I'm confused about the new recommendations about mammography. What do you recommend?
Breast cancer is the most common cancer diagnosed in women in the United States. Because outcomes are dependent on stage at diagnosis, if the tumor is found early by a screening mammogram, lives may be saved. When and how often women should have screening mammograms is confusing as different groups that we turn to for guidelines (recommendations) offer very different suggestions. Recent news reports about new guidelines from the U.S. Preventive Services Task Force (USPSTF), a group of experts who publish guidelines about screening tests, have added to this understandable confusion.
Unlike earlier guidelines, they recommended that women at average risk of breast cancer have a first mammogram at the age of 50 instead of 40 and check mammograms every two years after that instead of yearly. They also recommended stopping mammograms after the age of 74.
This is different from their earlier USPSTF guidelines and the current guidelines from the American Cancer Society (ACS) who still recommend a first mammogram at the age of 40 and yearly mammograms after that in women who have an average risk of breast cancer. The changes are based on the concern that as breast cancer is uncommon between 40 and 49 the mammograms find very few breast cancers, but lead to complications with overdiagnosis and overtreatment.
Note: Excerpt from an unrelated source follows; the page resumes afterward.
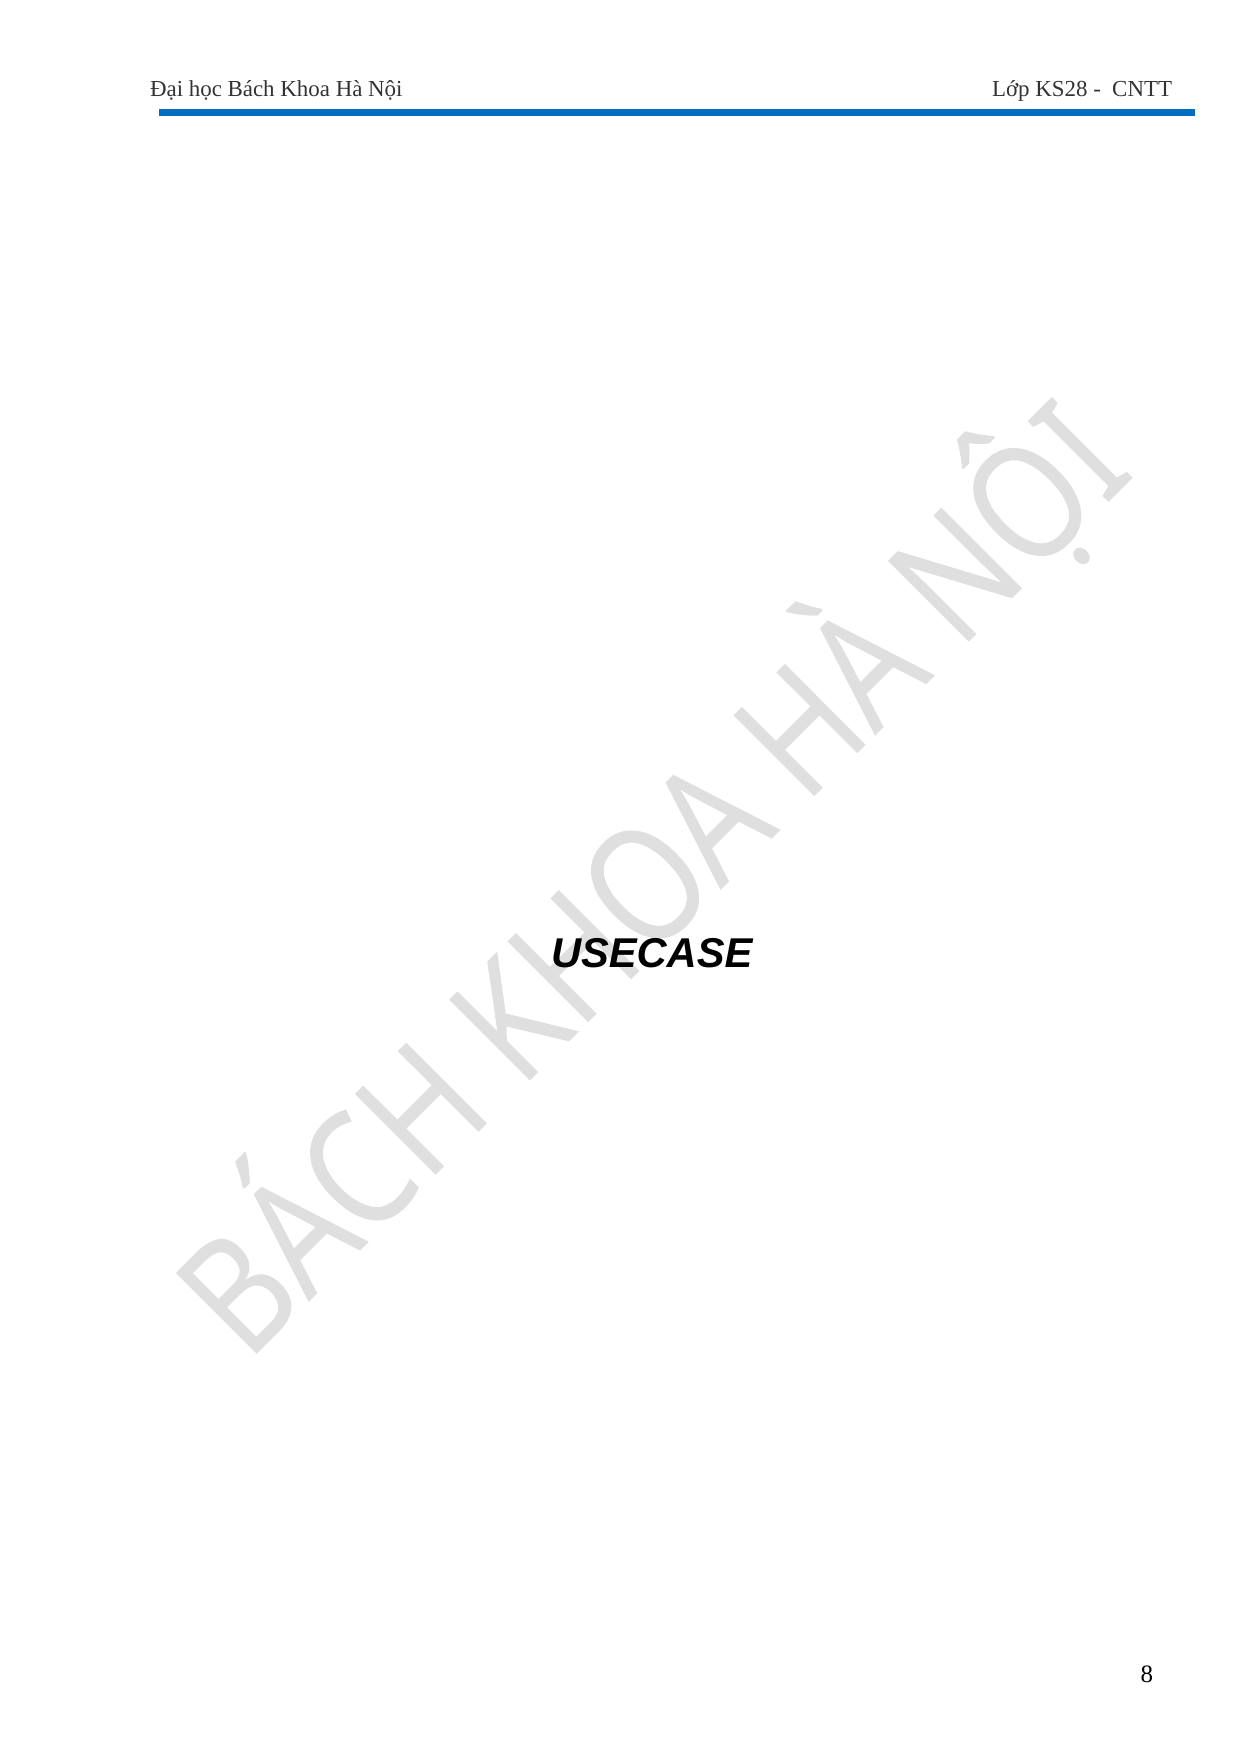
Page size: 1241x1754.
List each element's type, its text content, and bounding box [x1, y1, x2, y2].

subtitle USECASE [150, 928, 1153, 976]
However, it is estimated that if 1,000 women have mammograms from age 40 to 50 one breast cancer related death could be prevented.
The benefit of yearly mammograms for women between age 50 and 70 is strongest and yearly mammography between these ages is strongly recommended.
There is also controversy about when to stop mammograms. The new USPSTF guidelines recommend stopping at 74 years old, but no upper limit is recommended by other groups including the ACS and recommendations are based on a woman’s overall health and life expectancy.
In general I agree with the ACS guidelines as although starting mammograms earlier and doing them more frequently does not find many breast cancers, it can save lives. However, these guidelines are based on population risk, so I also recommend personalizing recommendations by reviewing your particular risks for breast cancer (which depend on your personal and family history and characteristics) with your provider to decide on the screening regimen which is most appropriate for you.